** Begin TEXT EXTRACT **

Topic Maps go XML   Table of contents   Indexes   The "GPS of the information universe"

 Linking 
 Topic Maps 
 

Topic Map cartography

 a discussion of Topic Map authoring
Baird, Colin
 
 Colin  Baird
 IT Consultant
  STEP UK Ltd. 
 Swindon 
 United Kingdom 
 Wiltshire 
STEP UK Ltd.,  Unit B, Dorcan Complex
Swindon  Wiltshire  SN3 5HQ United Kingdom
Phone: +44 (0) 1793 485465 Fax: +44 (0) 1793 485451 email: ctb@stepuk.com web site: www.stepuk.com
 Biography
 Colin Baird - Colin Baird is an IT Consultant at STEP UK with several years experience in Web technology and development. An archaeology graduate of Exeter University, and a MSc graduate in Electronic Publishing from City University London, Colin has recently been involved with the development of Topic Map technology at STEP UK.

** End TEXT EXTRACT **
** Begin DATA PROVIDED **

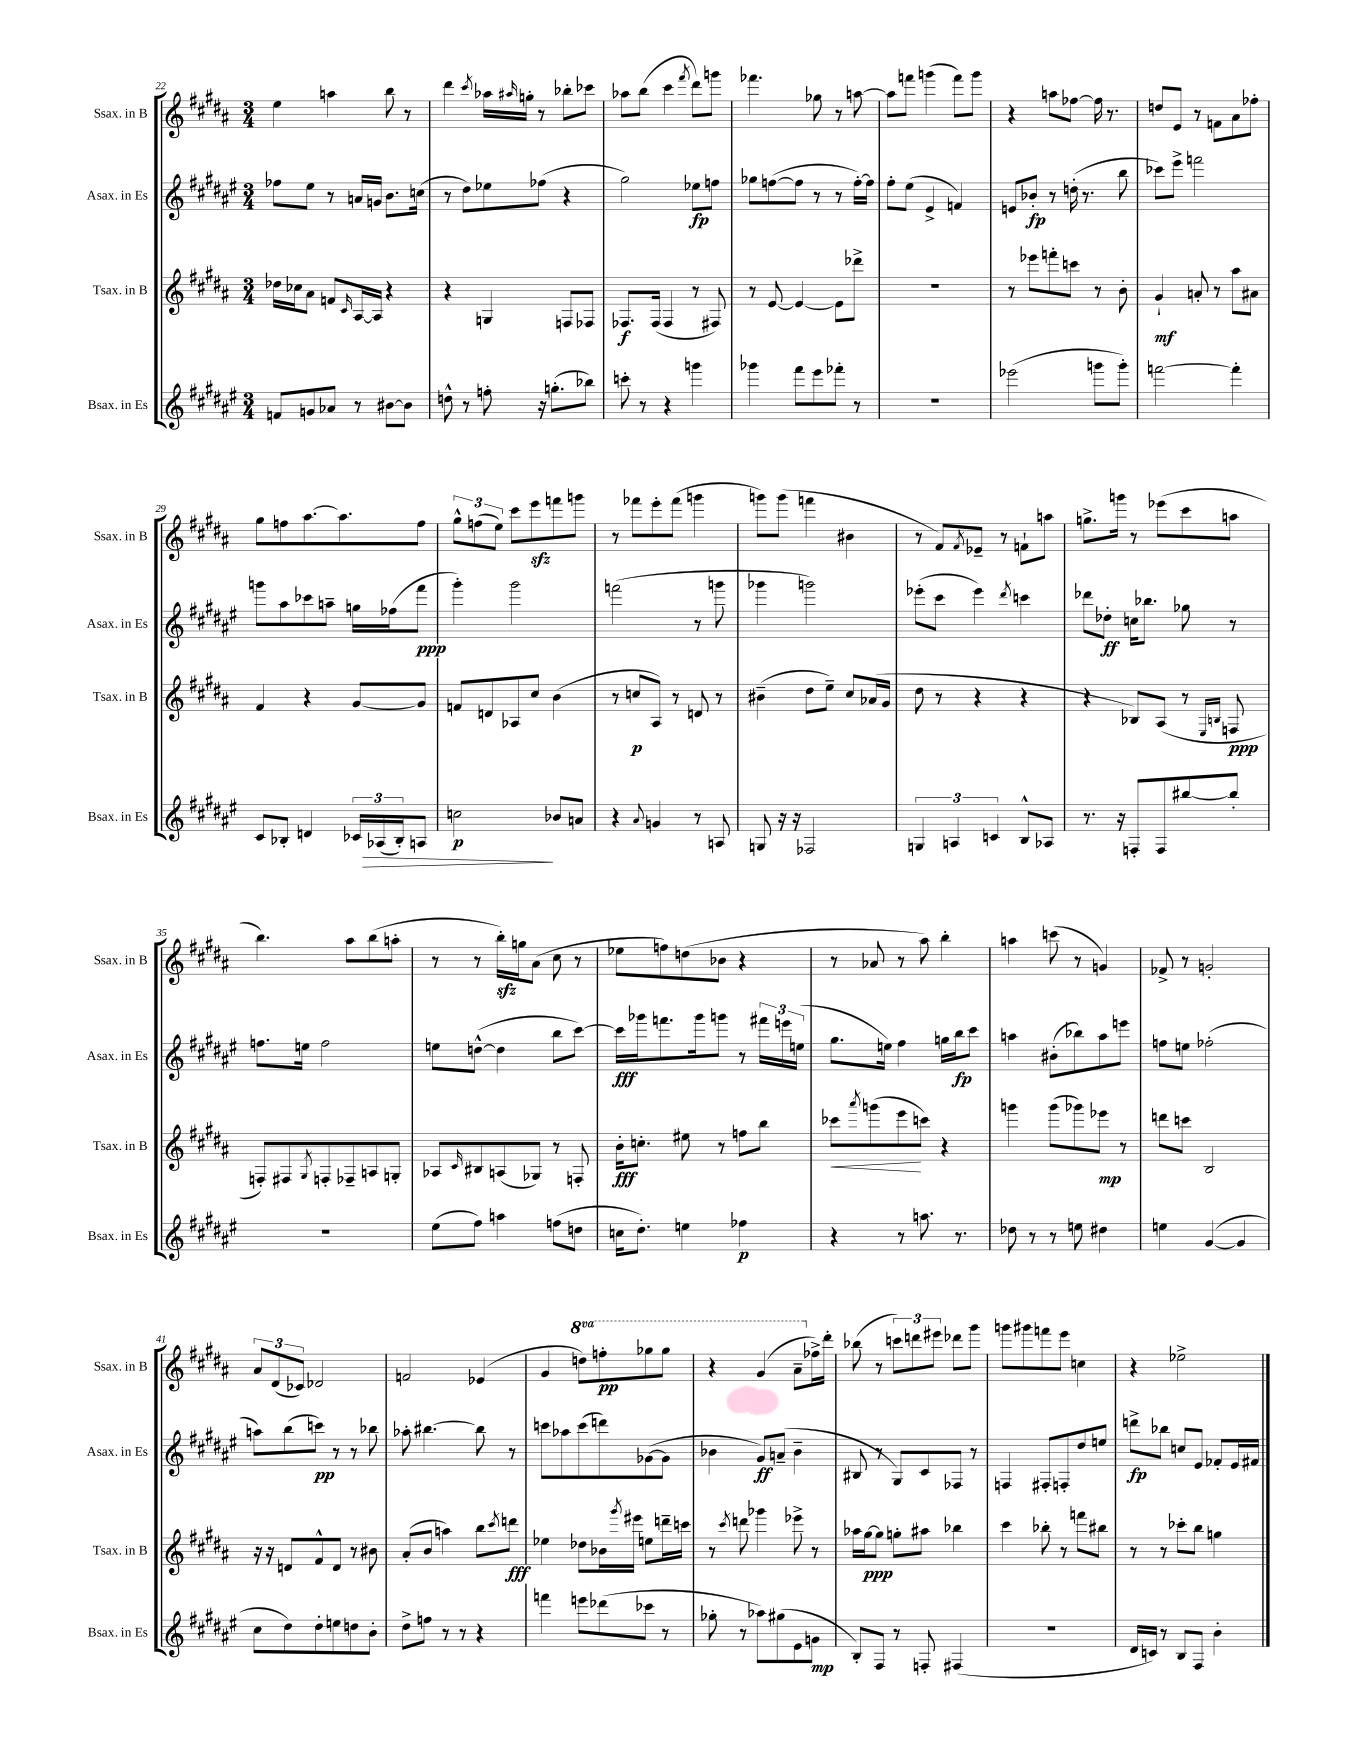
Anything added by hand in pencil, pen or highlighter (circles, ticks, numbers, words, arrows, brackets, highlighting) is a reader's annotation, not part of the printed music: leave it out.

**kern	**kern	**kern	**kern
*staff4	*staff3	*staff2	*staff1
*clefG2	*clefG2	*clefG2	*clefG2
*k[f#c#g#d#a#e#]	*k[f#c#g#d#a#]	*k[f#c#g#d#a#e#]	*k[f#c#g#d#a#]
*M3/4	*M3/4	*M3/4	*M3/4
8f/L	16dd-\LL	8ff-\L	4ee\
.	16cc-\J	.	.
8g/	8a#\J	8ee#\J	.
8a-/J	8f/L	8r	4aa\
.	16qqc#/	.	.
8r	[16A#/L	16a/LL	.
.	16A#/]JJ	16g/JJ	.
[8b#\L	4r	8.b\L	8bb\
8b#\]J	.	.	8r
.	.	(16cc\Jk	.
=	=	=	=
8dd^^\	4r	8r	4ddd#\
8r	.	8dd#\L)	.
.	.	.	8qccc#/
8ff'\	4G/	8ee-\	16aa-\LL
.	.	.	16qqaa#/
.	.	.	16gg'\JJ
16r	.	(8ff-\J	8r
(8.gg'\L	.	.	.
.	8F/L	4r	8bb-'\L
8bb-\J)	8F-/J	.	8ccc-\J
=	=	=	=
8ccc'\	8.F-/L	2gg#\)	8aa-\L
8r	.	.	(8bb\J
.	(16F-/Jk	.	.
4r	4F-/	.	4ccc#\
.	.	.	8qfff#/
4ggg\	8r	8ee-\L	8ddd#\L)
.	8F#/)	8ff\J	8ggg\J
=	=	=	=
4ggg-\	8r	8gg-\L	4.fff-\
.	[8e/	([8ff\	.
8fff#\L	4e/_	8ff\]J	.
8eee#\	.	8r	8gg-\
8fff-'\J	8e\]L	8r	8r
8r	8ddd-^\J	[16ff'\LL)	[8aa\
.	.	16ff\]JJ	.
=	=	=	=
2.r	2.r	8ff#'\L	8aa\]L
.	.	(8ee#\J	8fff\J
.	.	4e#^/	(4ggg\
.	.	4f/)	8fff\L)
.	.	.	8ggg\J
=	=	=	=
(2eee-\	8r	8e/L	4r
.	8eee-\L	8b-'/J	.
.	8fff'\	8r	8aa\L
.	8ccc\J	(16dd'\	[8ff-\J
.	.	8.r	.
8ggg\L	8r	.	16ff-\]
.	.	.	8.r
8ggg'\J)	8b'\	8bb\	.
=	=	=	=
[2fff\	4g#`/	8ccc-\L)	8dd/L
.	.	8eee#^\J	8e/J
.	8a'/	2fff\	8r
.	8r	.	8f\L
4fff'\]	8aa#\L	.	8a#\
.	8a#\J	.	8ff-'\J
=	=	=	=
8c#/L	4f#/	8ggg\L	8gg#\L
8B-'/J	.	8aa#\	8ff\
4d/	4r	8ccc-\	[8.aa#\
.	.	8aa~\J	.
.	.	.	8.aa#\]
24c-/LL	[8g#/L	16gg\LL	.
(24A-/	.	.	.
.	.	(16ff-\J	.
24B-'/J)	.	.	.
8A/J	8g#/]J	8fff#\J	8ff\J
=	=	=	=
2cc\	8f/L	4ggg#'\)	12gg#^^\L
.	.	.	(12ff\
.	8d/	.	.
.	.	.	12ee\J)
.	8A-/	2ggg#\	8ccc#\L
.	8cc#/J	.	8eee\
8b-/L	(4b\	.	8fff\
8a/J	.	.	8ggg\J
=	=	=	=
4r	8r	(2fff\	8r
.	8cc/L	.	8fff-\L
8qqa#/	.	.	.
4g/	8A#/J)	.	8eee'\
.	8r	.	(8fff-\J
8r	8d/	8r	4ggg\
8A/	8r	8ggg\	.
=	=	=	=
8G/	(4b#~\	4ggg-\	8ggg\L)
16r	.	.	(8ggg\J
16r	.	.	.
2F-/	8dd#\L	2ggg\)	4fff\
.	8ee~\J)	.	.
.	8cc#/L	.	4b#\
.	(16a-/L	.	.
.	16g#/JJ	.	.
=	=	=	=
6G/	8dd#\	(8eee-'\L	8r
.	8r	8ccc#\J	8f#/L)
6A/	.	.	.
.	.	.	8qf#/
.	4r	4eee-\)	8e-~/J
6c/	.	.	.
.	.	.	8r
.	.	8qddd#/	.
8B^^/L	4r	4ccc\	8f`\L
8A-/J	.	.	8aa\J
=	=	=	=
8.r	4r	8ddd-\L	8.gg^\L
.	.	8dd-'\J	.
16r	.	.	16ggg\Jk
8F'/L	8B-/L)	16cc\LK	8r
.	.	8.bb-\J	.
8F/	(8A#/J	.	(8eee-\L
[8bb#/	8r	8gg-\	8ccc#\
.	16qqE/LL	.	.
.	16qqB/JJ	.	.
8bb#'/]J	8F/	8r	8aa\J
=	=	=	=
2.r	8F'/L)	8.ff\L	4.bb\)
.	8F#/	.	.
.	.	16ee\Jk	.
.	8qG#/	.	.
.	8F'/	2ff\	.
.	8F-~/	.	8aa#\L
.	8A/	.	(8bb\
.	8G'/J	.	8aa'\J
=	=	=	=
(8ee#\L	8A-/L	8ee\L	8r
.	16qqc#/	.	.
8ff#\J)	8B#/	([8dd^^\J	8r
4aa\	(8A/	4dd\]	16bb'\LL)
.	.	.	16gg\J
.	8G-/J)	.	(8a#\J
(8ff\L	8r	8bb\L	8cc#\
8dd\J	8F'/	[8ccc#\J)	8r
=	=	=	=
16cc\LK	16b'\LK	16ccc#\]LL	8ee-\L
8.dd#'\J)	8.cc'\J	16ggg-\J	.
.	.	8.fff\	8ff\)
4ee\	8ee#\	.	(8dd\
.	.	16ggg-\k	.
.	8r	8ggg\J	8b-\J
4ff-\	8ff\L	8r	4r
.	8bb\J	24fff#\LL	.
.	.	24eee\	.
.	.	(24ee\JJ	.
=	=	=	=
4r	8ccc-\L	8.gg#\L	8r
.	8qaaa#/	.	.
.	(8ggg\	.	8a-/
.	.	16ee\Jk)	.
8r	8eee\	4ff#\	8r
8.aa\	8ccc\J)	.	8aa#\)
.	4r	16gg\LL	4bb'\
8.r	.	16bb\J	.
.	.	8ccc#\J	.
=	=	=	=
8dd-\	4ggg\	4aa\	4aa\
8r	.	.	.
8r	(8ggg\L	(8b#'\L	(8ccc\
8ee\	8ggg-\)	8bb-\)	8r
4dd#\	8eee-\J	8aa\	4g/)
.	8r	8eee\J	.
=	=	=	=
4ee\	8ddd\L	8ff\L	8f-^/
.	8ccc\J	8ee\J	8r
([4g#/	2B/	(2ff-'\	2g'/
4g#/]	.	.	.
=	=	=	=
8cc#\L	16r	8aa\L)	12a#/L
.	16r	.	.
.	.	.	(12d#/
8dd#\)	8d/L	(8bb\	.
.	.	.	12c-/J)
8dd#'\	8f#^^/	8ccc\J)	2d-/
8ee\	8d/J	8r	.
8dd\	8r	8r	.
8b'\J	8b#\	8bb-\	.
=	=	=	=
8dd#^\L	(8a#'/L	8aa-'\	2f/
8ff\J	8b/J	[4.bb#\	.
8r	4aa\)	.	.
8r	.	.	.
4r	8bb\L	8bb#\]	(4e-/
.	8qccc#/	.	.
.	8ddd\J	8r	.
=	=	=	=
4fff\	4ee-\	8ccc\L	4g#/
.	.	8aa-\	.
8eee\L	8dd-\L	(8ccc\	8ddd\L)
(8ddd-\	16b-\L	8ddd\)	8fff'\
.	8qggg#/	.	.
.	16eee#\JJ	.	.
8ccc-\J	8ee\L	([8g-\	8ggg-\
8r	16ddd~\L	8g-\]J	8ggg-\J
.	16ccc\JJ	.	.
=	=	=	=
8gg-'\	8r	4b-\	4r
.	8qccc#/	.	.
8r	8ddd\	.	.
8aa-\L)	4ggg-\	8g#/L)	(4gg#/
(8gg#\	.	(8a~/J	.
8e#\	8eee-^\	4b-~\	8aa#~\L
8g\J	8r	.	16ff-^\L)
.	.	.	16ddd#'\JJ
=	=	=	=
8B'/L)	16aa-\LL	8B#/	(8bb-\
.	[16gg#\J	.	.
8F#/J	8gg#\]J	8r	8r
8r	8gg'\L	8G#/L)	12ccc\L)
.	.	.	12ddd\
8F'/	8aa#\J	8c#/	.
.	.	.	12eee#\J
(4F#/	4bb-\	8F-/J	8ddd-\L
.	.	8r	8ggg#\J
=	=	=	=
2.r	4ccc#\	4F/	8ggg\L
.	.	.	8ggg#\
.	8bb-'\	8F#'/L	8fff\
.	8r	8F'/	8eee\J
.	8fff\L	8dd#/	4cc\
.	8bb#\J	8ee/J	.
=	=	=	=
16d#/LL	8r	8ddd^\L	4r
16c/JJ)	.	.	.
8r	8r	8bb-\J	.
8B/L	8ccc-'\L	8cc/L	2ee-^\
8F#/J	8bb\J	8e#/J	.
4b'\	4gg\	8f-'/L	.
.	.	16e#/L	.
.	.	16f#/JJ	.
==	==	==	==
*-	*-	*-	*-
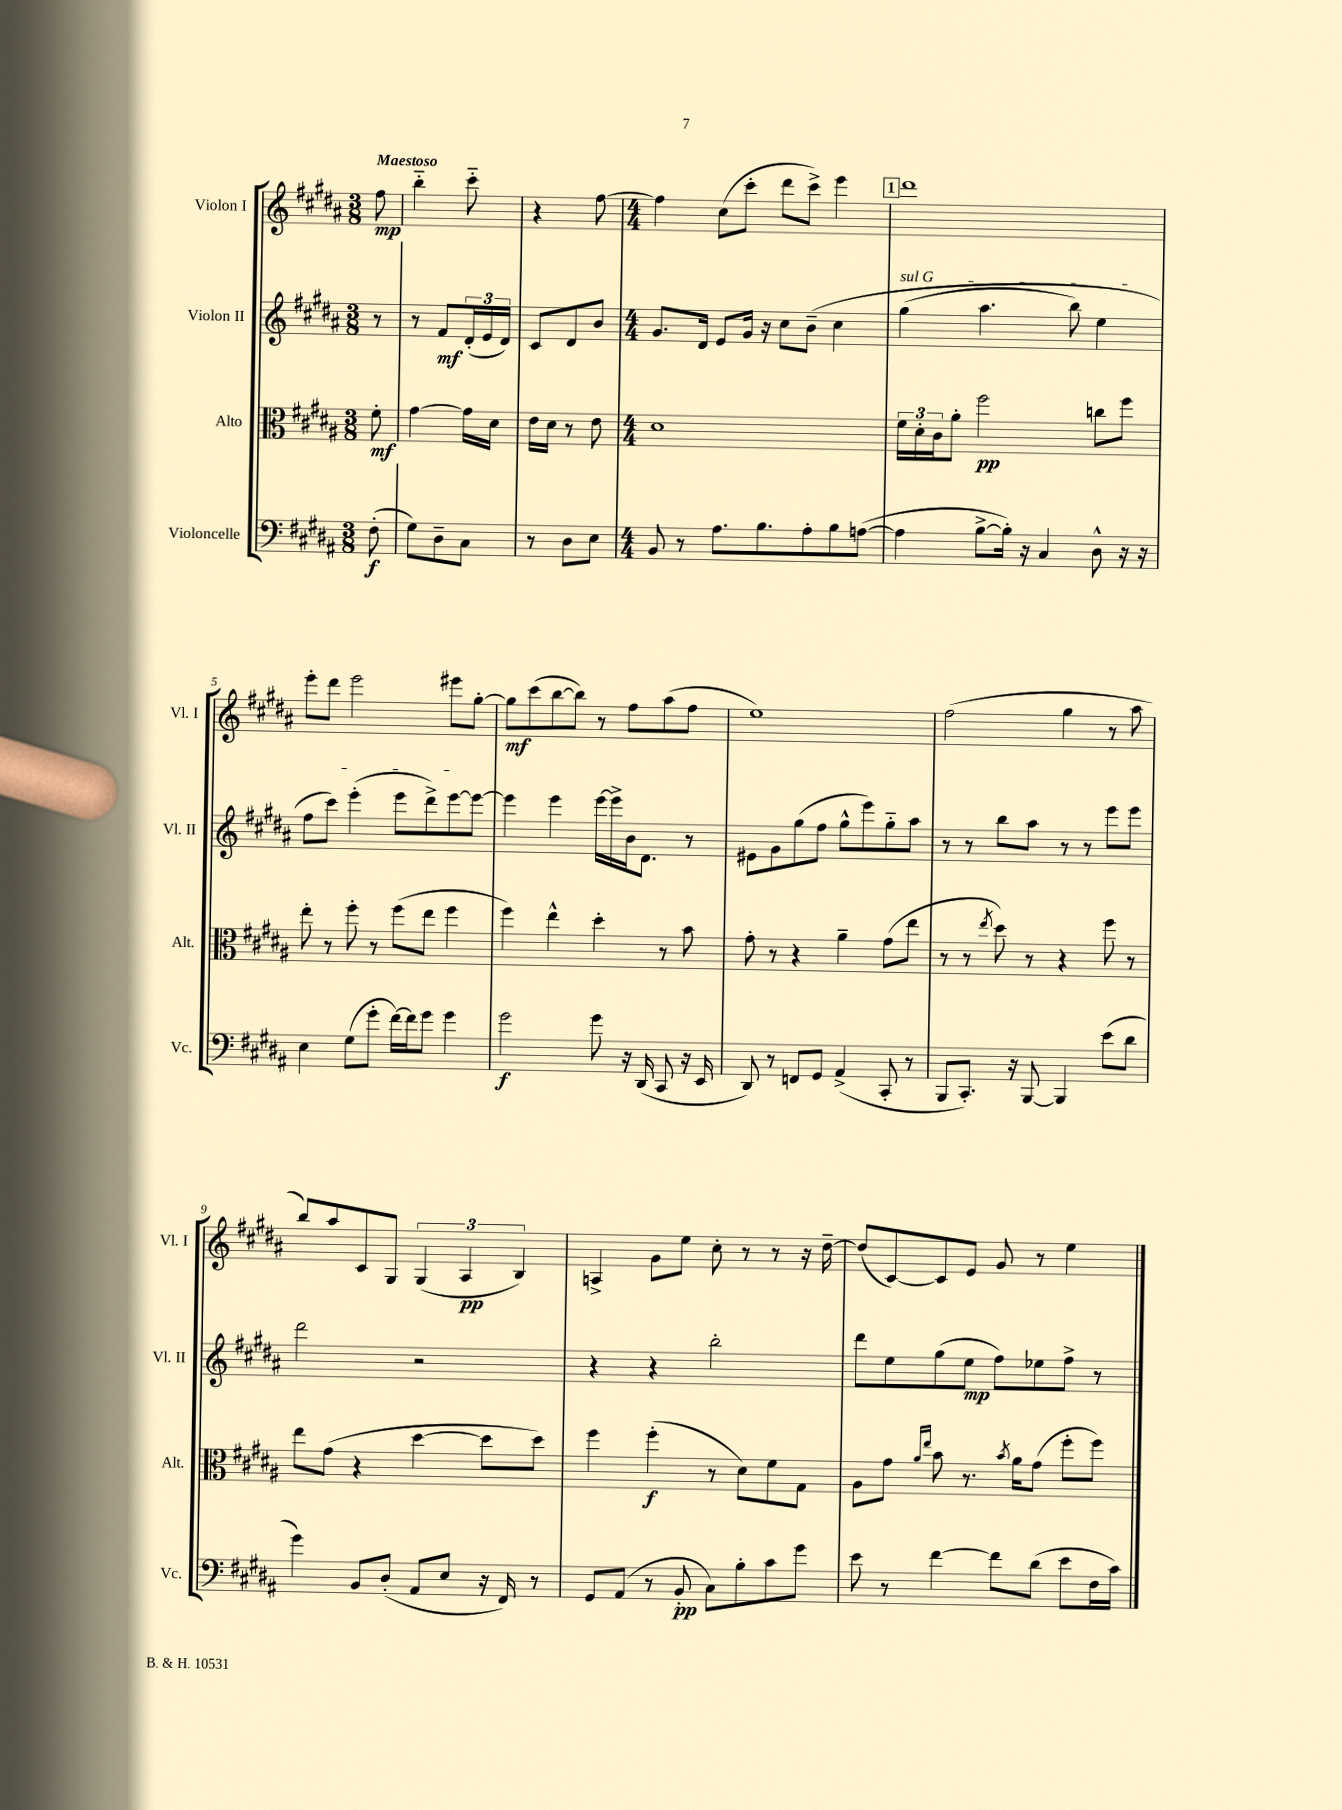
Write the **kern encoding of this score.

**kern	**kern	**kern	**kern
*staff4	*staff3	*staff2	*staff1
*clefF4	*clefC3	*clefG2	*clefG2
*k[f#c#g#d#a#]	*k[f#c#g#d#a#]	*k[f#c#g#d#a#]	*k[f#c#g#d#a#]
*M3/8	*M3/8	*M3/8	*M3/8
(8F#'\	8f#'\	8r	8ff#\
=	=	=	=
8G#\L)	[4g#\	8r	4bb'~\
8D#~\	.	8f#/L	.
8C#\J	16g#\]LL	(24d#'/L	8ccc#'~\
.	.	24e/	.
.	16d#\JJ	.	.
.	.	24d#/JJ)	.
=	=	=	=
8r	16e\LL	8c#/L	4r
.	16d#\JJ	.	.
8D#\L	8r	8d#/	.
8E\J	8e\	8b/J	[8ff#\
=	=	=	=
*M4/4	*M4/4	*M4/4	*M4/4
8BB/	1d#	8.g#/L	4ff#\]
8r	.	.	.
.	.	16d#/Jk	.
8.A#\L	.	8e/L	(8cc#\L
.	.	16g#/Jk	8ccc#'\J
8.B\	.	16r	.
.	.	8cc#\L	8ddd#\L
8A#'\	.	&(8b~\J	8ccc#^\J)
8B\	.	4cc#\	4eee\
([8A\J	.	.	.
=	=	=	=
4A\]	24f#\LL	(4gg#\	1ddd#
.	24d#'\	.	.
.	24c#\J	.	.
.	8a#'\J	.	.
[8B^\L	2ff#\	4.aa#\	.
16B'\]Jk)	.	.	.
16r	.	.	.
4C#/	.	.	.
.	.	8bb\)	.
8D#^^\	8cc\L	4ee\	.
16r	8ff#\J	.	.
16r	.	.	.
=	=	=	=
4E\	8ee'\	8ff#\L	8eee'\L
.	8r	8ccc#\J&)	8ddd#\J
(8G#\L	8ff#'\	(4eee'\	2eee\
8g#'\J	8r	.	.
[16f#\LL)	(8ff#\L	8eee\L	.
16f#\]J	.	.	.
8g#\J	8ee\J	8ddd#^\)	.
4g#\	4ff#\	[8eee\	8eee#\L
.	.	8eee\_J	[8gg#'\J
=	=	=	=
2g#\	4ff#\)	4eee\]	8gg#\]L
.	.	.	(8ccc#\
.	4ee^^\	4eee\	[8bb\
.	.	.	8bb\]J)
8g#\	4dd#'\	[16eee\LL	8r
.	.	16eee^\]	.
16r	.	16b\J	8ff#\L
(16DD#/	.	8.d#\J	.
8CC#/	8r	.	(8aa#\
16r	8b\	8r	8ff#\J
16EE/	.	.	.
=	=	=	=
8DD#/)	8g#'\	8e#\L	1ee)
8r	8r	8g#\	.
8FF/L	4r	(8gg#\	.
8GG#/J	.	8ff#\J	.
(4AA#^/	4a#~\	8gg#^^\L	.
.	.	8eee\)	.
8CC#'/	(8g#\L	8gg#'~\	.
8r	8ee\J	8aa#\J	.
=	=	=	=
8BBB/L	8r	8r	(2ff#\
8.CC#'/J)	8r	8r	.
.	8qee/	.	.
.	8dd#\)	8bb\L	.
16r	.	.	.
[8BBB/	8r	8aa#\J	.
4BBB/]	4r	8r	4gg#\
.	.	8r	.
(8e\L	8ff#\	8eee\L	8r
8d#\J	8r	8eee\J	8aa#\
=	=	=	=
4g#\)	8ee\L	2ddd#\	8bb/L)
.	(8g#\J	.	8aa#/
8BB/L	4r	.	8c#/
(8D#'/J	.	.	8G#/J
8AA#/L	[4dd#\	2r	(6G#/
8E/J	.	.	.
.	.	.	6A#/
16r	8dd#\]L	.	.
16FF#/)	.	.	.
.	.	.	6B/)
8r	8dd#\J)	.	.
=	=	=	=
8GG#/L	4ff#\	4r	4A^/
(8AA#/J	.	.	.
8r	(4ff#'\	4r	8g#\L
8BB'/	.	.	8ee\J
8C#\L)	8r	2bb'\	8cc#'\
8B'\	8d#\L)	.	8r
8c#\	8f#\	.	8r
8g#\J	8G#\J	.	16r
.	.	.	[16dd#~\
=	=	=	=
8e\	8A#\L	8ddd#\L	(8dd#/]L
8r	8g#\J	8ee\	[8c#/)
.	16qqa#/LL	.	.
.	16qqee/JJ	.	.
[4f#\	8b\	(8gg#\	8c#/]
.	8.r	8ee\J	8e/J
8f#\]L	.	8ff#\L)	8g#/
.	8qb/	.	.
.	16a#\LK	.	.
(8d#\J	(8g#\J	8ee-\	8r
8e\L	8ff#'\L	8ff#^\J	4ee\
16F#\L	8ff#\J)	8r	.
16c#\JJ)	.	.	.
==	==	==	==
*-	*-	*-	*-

** End DATA PROVIDED **

TASK SET
A: Do the following statements agree with the Topic Map cartography text above? (i) Colin Baird holds an archaeology degree from Exeter University. (ii) His MSc from City University London is in computer science. (iii) STEP UK Ltd. is based in Swindon. Answer yes or no for each, and quote the deciding words from the text.
B: Can you carry on the Topic Map cartography text from the point where it stops?

TASK RESPONSES
A:
(i) Yes: "An archaeology graduate of Exeter University"
(ii) No: "a MSc graduate in Electronic Publishing from City University London"
(iii) Yes: "STEP UK Ltd., Unit B, Dorcan Complex Swindon Wiltshire SN3 5HQ United Kingdom"

B:
 Abstract
 Topic Maps, implemented through the ISO/IEC 13250 standard, are designed to facilitate the organisation and navigation of large collections of information objects by creating meta-level perspectives of their underlying concepts and relationships. This paper will examine the issues involved in using the standard to create Topic Maps that enable this objective. As a so far unproved new technology, the presentation aims to begin the process of establishing ‘good practice’ methods for creating and maintaining these meta-level perspectives. It asks some key questions: How do I differentiate between Topic concepts? Is there such a thing as a bad and obstructive Topic? What is the best way to make my Topic associations make sense? How should I organise my topics, occurrences, scopes, themes and maps? What is a good way of preserving the longevity of my Topic Map?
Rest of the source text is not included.